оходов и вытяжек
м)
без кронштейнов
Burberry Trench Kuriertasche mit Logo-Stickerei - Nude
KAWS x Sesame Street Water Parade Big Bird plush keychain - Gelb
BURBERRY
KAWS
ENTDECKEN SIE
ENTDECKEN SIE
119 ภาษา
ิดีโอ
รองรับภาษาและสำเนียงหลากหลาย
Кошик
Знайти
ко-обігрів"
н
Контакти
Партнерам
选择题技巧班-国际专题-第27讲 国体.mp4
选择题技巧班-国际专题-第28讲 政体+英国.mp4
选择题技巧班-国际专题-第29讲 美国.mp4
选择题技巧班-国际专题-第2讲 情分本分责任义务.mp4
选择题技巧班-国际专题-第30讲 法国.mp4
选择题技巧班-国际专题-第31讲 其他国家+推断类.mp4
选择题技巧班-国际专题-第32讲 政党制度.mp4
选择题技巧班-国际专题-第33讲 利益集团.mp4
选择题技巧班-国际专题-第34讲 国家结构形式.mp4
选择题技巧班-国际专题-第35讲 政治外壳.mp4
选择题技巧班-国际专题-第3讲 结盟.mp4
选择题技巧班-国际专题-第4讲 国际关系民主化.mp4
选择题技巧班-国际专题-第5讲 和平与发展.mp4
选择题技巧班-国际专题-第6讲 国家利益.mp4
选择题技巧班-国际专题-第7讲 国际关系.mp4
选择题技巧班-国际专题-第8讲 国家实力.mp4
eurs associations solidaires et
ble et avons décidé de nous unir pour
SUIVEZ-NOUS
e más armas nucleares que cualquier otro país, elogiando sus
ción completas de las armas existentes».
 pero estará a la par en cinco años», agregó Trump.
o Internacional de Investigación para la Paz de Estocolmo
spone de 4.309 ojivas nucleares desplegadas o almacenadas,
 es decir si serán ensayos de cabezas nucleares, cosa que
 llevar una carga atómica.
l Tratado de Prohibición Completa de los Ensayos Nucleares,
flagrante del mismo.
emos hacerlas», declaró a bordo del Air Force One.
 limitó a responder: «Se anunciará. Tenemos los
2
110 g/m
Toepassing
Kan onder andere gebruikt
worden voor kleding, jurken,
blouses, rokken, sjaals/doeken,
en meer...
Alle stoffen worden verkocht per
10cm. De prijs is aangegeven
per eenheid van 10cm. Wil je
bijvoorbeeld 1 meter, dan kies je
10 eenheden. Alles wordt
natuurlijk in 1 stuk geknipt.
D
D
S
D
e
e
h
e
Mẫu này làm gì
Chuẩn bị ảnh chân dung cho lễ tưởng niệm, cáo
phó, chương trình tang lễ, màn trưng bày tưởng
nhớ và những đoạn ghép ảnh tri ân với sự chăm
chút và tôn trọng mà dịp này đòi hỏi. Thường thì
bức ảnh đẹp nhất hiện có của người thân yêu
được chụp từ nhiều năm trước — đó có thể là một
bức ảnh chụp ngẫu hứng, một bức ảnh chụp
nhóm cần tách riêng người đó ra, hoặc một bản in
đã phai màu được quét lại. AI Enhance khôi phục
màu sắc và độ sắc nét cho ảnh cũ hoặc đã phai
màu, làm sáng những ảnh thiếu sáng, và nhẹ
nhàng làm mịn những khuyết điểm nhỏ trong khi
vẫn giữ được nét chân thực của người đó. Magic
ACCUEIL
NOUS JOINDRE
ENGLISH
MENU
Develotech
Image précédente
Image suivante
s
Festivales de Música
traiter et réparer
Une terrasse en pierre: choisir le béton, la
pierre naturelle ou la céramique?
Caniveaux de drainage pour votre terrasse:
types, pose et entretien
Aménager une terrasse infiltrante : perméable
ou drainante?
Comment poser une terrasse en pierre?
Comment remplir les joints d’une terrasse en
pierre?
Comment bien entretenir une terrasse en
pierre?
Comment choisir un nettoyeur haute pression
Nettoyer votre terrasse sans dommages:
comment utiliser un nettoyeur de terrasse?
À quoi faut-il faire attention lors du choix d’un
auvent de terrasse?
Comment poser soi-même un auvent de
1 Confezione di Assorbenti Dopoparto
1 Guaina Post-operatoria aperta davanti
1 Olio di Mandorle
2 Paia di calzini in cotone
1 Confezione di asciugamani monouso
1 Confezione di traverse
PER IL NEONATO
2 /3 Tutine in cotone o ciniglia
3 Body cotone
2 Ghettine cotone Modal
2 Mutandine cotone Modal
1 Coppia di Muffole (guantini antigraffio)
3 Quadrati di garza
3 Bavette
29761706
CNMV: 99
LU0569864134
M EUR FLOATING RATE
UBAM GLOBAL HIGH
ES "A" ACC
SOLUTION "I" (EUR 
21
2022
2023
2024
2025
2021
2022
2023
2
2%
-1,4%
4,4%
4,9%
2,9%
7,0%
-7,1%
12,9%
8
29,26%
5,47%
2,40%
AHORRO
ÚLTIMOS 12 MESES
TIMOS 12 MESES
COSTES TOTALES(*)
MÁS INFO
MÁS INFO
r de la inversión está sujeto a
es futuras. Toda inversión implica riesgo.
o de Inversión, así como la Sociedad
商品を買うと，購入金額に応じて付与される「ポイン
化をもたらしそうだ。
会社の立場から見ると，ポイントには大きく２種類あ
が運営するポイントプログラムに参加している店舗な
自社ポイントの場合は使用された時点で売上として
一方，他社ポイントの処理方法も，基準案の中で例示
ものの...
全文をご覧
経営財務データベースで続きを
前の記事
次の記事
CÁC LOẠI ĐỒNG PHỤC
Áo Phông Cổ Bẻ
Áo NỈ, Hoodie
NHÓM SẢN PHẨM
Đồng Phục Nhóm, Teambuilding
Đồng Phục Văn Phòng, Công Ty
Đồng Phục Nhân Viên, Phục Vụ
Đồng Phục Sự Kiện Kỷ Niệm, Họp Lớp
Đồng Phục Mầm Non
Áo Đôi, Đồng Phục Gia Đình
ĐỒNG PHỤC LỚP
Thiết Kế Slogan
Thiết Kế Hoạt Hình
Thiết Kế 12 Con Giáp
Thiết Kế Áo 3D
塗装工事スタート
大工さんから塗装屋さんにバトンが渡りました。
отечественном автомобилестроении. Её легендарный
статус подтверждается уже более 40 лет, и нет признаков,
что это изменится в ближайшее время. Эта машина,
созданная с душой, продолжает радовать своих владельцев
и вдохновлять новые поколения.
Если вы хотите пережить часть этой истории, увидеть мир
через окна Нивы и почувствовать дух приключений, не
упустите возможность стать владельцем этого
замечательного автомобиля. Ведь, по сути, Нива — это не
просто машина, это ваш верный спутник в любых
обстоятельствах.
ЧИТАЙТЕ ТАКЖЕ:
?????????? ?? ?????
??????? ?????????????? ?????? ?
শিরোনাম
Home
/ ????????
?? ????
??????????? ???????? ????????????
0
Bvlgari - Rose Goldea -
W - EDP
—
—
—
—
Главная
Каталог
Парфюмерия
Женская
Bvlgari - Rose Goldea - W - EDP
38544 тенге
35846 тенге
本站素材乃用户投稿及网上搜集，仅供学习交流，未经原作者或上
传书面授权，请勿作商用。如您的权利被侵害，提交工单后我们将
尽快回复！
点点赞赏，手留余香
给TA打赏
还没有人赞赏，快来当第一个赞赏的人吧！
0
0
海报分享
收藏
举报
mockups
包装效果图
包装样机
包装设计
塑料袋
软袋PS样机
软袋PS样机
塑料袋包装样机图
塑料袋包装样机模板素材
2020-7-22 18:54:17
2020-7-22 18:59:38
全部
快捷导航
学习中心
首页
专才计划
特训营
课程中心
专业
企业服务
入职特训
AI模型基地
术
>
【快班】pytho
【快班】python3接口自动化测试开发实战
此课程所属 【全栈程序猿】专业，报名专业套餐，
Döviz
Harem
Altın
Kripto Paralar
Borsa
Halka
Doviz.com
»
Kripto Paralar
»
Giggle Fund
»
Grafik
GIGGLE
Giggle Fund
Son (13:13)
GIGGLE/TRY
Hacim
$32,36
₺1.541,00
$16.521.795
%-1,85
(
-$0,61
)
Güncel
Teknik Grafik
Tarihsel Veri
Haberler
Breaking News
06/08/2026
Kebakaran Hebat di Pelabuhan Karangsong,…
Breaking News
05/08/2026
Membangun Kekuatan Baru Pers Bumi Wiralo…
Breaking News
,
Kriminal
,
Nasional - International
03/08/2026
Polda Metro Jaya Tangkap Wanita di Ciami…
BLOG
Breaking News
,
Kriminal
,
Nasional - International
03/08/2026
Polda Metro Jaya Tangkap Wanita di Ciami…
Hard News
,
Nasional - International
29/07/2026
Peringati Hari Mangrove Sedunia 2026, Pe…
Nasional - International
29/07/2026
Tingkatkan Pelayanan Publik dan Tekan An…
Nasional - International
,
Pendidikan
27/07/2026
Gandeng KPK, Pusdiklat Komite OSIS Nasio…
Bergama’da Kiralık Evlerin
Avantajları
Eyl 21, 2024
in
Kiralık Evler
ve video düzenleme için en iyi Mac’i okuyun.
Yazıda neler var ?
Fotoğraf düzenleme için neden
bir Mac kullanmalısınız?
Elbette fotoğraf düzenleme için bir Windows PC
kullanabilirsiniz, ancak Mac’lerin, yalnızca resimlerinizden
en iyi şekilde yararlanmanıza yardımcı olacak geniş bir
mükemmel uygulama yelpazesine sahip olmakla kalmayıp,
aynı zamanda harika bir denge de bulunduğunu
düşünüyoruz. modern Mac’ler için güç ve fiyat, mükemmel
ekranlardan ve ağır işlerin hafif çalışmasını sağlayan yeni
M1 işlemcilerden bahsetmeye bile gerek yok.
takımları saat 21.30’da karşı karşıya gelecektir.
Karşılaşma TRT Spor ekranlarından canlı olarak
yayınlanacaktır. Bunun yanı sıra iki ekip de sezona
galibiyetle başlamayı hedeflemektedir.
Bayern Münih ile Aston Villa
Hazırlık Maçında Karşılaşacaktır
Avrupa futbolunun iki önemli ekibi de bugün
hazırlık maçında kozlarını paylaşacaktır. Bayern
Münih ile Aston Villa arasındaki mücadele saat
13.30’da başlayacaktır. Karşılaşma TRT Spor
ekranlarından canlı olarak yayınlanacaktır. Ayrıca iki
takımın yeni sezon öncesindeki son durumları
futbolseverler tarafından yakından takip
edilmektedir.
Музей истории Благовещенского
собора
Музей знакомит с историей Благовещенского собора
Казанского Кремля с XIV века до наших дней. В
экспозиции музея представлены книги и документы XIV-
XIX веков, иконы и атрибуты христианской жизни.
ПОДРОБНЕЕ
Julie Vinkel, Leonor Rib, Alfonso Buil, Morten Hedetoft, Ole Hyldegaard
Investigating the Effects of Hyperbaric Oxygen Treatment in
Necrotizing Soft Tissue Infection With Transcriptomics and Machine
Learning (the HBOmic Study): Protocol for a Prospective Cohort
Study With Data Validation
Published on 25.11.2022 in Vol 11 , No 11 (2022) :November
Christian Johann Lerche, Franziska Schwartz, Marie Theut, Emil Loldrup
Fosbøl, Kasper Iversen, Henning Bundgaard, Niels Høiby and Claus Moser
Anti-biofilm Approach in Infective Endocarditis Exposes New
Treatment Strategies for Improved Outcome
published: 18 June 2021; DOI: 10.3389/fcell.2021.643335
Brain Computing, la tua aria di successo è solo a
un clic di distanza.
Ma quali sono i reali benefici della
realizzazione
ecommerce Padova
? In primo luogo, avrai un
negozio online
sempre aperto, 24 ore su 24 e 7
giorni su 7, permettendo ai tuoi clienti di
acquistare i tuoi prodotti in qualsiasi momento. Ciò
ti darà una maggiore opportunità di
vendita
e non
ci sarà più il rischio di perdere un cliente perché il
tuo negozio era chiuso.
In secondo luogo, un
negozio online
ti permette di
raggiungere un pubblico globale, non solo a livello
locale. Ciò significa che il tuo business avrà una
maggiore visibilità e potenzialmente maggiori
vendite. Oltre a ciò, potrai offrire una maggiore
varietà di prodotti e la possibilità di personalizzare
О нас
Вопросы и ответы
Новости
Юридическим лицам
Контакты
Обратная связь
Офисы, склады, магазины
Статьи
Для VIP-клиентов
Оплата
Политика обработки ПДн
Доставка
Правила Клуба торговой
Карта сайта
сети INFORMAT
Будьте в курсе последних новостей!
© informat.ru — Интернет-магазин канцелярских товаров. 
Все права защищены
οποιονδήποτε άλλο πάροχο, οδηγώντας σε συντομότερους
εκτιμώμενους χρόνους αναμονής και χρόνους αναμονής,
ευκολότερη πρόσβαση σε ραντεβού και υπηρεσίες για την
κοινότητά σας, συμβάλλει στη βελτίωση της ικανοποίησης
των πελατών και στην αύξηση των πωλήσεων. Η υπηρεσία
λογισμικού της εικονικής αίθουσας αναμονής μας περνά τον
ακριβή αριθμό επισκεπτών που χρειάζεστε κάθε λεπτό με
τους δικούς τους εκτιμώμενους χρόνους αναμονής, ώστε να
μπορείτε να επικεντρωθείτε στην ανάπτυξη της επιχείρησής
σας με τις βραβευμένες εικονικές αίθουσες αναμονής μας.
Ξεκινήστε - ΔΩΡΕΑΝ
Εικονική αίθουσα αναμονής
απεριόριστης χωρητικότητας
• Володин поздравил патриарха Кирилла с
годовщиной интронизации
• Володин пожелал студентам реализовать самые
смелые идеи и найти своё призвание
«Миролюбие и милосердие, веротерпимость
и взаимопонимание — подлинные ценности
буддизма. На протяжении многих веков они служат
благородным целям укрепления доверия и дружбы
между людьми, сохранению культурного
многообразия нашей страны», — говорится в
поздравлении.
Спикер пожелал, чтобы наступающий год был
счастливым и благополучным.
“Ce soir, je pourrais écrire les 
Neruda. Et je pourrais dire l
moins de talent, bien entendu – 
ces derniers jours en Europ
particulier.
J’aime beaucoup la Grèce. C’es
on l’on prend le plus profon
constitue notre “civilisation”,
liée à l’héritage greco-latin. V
_ _ _
Tally each line above that includes "Володин". Reply with the total only.

**Expected answer:**
2